▶ Work order: The answer must consist solely of the line containing "673 696 9.04" and every line after it in the records below, through the last, each reproduced exactly.

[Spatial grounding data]
______________________________
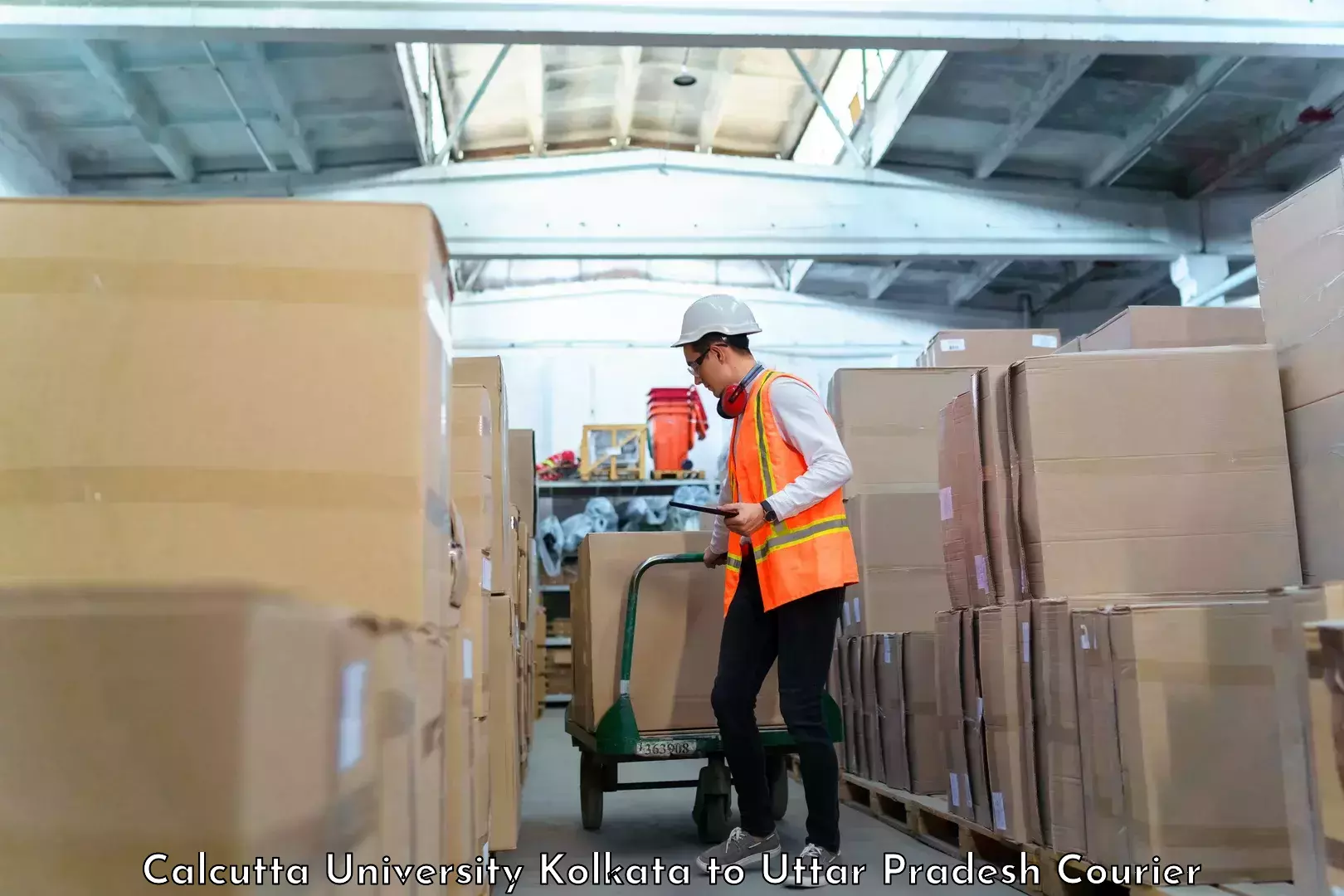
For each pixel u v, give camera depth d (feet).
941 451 8.79
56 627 2.89
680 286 28.94
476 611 5.70
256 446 3.11
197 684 2.87
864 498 11.45
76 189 17.85
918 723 9.20
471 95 20.99
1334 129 17.40
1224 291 19.11
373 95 16.20
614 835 9.29
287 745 2.88
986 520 7.66
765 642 7.57
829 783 7.16
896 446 12.19
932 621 11.25
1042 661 6.73
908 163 18.90
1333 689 4.01
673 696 9.04
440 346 3.51
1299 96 16.80
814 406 7.25
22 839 2.78
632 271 28.94
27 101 15.55
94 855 2.77
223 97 15.93
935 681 8.99
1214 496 7.02
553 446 28.07
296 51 14.79
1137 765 5.82
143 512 3.03
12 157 15.92
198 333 3.15
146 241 3.18
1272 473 7.06
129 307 3.14
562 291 28.73
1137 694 5.86
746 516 6.83
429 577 3.28
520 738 9.64
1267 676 5.90
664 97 22.38
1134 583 6.91
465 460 5.88
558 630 26.17
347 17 10.93
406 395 3.19
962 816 7.86
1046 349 13.28
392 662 3.06
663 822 9.95
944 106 17.04
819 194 18.25
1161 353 7.20
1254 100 16.94
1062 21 11.60
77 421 3.07
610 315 28.68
______________________________
▶ Result of this exercise:
673 696 9.04
440 346 3.51
1299 96 16.80
814 406 7.25
22 839 2.78
632 271 28.94
27 101 15.55
94 855 2.77
223 97 15.93
935 681 8.99
1214 496 7.02
553 446 28.07
296 51 14.79
1137 765 5.82
143 512 3.03
12 157 15.92
198 333 3.15
146 241 3.18
1272 473 7.06
129 307 3.14
562 291 28.73
1137 694 5.86
746 516 6.83
429 577 3.28
520 738 9.64
1267 676 5.90
664 97 22.38
1134 583 6.91
465 460 5.88
558 630 26.17
347 17 10.93
406 395 3.19
962 816 7.86
1046 349 13.28
392 662 3.06
663 822 9.95
944 106 17.04
819 194 18.25
1161 353 7.20
1254 100 16.94
1062 21 11.60
77 421 3.07
610 315 28.68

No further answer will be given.